-- Begin Entries shown --
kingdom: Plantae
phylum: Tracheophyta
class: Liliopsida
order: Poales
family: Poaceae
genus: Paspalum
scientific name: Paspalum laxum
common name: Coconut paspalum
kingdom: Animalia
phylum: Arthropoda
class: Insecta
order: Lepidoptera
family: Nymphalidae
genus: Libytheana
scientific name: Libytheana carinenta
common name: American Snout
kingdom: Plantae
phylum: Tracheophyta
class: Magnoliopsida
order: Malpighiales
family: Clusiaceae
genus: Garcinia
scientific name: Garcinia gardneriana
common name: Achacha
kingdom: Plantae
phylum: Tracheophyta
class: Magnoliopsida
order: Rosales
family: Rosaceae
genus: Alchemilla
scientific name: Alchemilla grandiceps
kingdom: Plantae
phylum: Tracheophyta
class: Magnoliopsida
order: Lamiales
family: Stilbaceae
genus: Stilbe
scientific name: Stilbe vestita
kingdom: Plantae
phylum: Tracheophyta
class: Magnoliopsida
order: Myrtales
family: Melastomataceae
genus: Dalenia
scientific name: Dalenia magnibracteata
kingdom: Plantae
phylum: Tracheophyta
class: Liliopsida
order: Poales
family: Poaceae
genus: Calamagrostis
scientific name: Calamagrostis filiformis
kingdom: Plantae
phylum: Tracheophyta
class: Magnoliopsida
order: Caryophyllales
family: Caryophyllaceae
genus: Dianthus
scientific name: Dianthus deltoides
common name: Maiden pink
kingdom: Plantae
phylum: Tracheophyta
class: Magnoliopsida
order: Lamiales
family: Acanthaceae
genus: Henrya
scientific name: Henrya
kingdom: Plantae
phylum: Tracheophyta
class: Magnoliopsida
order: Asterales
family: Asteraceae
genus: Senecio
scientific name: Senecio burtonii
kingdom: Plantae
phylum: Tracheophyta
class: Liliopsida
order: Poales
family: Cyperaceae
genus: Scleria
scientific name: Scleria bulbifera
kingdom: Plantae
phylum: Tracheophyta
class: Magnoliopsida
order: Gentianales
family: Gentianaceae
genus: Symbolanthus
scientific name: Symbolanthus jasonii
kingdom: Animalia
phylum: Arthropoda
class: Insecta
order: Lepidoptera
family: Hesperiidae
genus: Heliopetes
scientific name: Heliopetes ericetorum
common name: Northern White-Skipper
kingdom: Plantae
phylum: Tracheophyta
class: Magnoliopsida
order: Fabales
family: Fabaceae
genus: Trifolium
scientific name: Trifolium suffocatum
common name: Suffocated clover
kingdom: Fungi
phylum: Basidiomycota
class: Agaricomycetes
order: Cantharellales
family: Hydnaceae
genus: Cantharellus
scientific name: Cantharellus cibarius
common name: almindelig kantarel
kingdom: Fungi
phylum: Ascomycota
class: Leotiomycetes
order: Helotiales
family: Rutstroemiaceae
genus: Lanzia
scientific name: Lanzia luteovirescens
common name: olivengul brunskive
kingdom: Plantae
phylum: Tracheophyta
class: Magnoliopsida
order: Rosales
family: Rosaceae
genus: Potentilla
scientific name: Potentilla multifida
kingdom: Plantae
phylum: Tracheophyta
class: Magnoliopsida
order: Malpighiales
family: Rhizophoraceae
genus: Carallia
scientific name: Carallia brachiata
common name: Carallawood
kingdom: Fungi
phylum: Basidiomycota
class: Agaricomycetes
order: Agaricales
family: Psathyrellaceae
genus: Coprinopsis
-- End Entries shown --
What is required
Can you copy out every line of the material, from the one containing "family: Asteraceae" down to the very last line, both ends included and with nothing altered?

The output
family: Asteraceae
genus: Senecio
scientific name: Senecio burtonii
kingdom: Plantae
phylum: Tracheophyta
class: Liliopsida
order: Poales
family: Cyperaceae
genus: Scleria
scientific name: Scleria bulbifera
kingdom: Plantae
phylum: Tracheophyta
class: Magnoliopsida
order: Gentianales
family: Gentianaceae
genus: Symbolanthus
scientific name: Symbolanthus jasonii
kingdom: Animalia
phylum: Arthropoda
class: Insecta
order: Lepidoptera
family: Hesperiidae
genus: Heliopetes
scientific name: Heliopetes ericetorum
common name: Northern White-Skipper
kingdom: Plantae
phylum: Tracheophyta
class: Magnoliopsida
order: Fabales
family: Fabaceae
genus: Trifolium
scientific name: Trifolium suffocatum
common name: Suffocated clover
kingdom: Fungi
phylum: Basidiomycota
class: Agaricomycetes
order: Cantharellales
family: Hydnaceae
genus: Cantharellus
scientific name: Cantharellus cibarius
common name: almindelig kantarel
kingdom: Fungi
phylum: Ascomycota
class: Leotiomycetes
order: Helotiales
family: Rutstroemiaceae
genus: Lanzia
scientific name: Lanzia luteovirescens
common name: olivengul brunskive
kingdom: Plantae
phylum: Tracheophyta
class: Magnoliopsida
order: Rosales
family: Rosaceae
genus: Potentilla
scientific name: Potentilla multifida
kingdom: Plantae
phylum: Tracheophyta
class: Magnoliopsida
order: Malpighiales
family: Rhizophoraceae
genus: Carallia
scientific name: Carallia brachiata
common name: Carallawood
kingdom: Fungi
phylum: Basidiomycota
class: Agaricomycetes
order: Agaricales
family: Psathyrellaceae
genus: Coprinopsis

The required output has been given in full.